Our data, based on the geographical distribution of cases, do not indicate that different ecological factors underlie the diversity of ALS clinical presentation. A stratification based on genetics could be considered when looking for susceptibility to different environmental factors.

Background and Aims:

Spirometry is commonly used to monitor respiratory function in Amyotrophic Lateral Sclerosis (ALS). However, its use is poorly accurate in patients with bulbar or cognitive impairment. Arterial blood gas analysis (ABG) correlates moderately with forced vital capacity (FVC).

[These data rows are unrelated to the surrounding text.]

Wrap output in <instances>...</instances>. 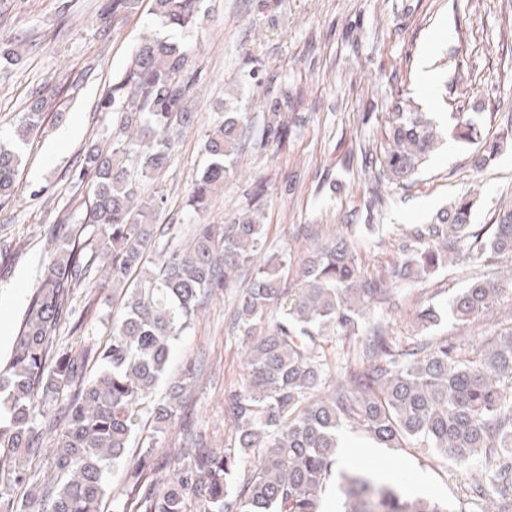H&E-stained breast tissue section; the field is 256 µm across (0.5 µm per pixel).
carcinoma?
Here are the masks:
<instances>
[{
	"mask_svg": "<svg viewBox=\"0 0 512 512\" xmlns=\"http://www.w3.org/2000/svg\"><path fill=\"white\" fill-rule=\"evenodd\" d=\"M142 0H111L112 30ZM206 0H151L153 23L197 29ZM189 52L155 33L143 36L101 103L112 129L68 170L85 199L49 227L50 255L0 370V512H102L111 470L122 467L127 499L113 512H322L334 484L338 512H463L430 497L410 498L376 471L339 459L338 435L350 426L383 448H420L459 464L478 462L466 489L481 512H512V327L490 325L479 347L459 337L512 288V267L468 276L446 301L428 297L411 318L420 333L398 335L378 312L406 284L448 269L468 272L512 257V205L499 207L489 236L472 230L474 203L464 194L421 224L378 239L387 254L365 271L344 234L314 243L297 288L284 285L286 254L264 248V225L251 209L229 224L195 225L193 237L155 249L176 225L157 224L165 201L141 196L139 178L168 163L174 136L191 126ZM48 96L34 97L14 127V147L0 145V202L15 195L28 144L45 120ZM436 122L400 96L386 113L382 137L362 152L365 169L399 189L418 181L448 139L474 145L481 169L501 143L480 140L477 123L452 112ZM261 138L288 139V120L270 104ZM253 139L248 113H217L205 135L208 162L188 203L197 215L215 189L236 176ZM102 273L101 287L123 292L103 346L60 352L55 333L72 313L75 289ZM250 273L239 294L233 332L242 341L245 372L224 390L230 440L224 449L188 434V445L157 457L148 446L131 456L142 400L166 378L172 349L204 300ZM450 320L454 335L438 332ZM354 336L327 356L329 336ZM99 365L93 379L90 364ZM198 369L189 364L150 410L154 434L166 436L183 411ZM60 423L37 424L56 410ZM51 436L50 478L36 479L33 459Z\"/></svg>",
	"mask_w": 512,
	"mask_h": 512,
	"instance_id": "cac0c4a2",
	"label": "carcinoma"
}]
</instances>
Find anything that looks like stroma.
<instances>
[{"label":"stroma","instance_id":"1","mask_svg":"<svg viewBox=\"0 0 512 512\" xmlns=\"http://www.w3.org/2000/svg\"><path fill=\"white\" fill-rule=\"evenodd\" d=\"M108 2L0 0V43L24 45L21 63L0 70V145L11 143L13 125L35 89L70 87L49 109L43 133L25 147L13 200L0 204V248L8 252L0 261L1 363L47 258L42 231L78 205L64 175L88 141H105L97 104L135 43L153 31L143 7L119 33L101 36L112 26L104 12ZM182 40L193 55L196 118L166 168L142 184L144 194L164 195L159 221L176 225L178 240L199 222L225 224L260 203L267 246L291 255L285 285L292 288L313 245L303 226L332 236L353 214L359 226L371 222L390 233L468 194L479 229L512 201V140L503 141L496 159L480 170L472 166V146L448 141L405 191L380 184L362 168L364 147L380 138L384 114L400 93L426 112L469 113L484 138L502 140L512 118V0H212L207 21ZM425 71L431 76L426 96L419 88ZM272 101L288 118L287 141L248 146L244 176L225 182L204 215L193 214L187 197L206 164L204 134L216 113L237 107L258 131ZM259 182L269 191L258 200L253 191ZM465 285L445 273L406 285L382 316L407 335L417 298L435 293L444 300ZM235 295L231 288L208 301L169 365L170 379H177L186 363L206 352L184 404L195 430L215 448L228 434L224 390L242 370L241 342L230 332ZM73 305L72 323L56 333L58 348L103 344L119 297L90 284L77 290ZM341 445L405 495L453 505L463 500L465 466L439 465L414 448H376L350 429Z\"/></svg>","mask_w":512,"mask_h":512}]
</instances>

We aimed at investigating if the assessment of the ALSFRS-r respiratory items (10 and 11) increases the correlation between ABG and FVC in a cohort of ALS patients.

Methods:

We selected the first ABG performed before non-invasive ventilation by ALS patients. The best combination to predict FVC was assessed by studying the correlations of different combinations of FVC% with ABG parameters (carbon dioxide, pCO2; carbonate, HCO3-) and respiratory symptoms (dyspnea and orthopnea were considered present if ALSFRS-R items 10 and 11 were <4, respectively). Clinical and epidemiological characteristics were compared between patients with and without respiratory symptoms, grouped according to ABG values.

Results:

A total of 488 ABGs were collected. The best combination to predict FVC was: pCO2 plus HCO3- plus ALSFRS-R item 10 (R=0.430, p <0.001). Patients with dyspnea showed a more severe motor impairment, a higher disease progression rate and lower FVC values. Patients with normal ABG and dyspnea had a reduced survival than patients without dyspnea (0.91 years, IQR 0.46-1.91 vs 1.46 years, IQR 0.89-2.29, p=0.002). Cognitive dysfunction did not influence the complaining of dyspnea (OR 1.009, 95% CI 0.837-1.215, p=0.927).

Conclusions:

Combining ABG with clinical evaluation of dyspnea improves the ability to assess early respiratory dysfunction in ALS, especially in patients with bulbar or cognitive impairment.

Background and Aims:

Although oculomotor abnormalities (OMAs) are not usually considered prominent features of amyotrophic lateral sclerosis (ALS), they may represent potential clinical markers of neurodegeneration, especially when investigated together with cognitive and behavioral alterations. The aim of our study was to identify patterns of clinically evident OMAs in ALS patients and to correlate such findings with cognitive-behavioral data.

Methods:

Two inpatient cohorts of Italian ALS patients and controls were retrospectively evaluated to assess the frequency of OMAs and cognitive-behavioral alterations. The ALS population was divided in a discovery and a replication cohort. Subjects underwent bedside eye movement evaluation to determine the presence and pattern of OMAs. Cognitive assessment was performed using a standard neuropsychological battery (discovery cohort), and the Italian Edinburgh Cognitive and Behavioural ALS Screen – ECAS (replication cohort).

Results:

OMAs were detected in 10.5% of our ALS cohort and in 1.6% of controls (p=1.2x10^-14). The most frequent deficits were smooth pursuit and saccadic abnormalities. OMAs frequency was higher in patients with bulbar onset, prominent upper motor neuron signs, and advanced disease stages. Cognitive dysfunction was significantly more frequent in patients with OMAs in both cohorts (p=1.1x10^-25). Furthermore, OMAs significantly correlated with the severity of cognitive impairment and with pathological scores at the ECAS ALS-specific domains.

Conclusions:

ALS patients showed a range of clinically evident OMAs, and these alterations were significantly correlated with cognitive, but not behavioral, changes. OMAs may be a marker of neurodegeneration and bedside assessment represents a rapid, highly specific tool for detecting cognitive impairment in ALS.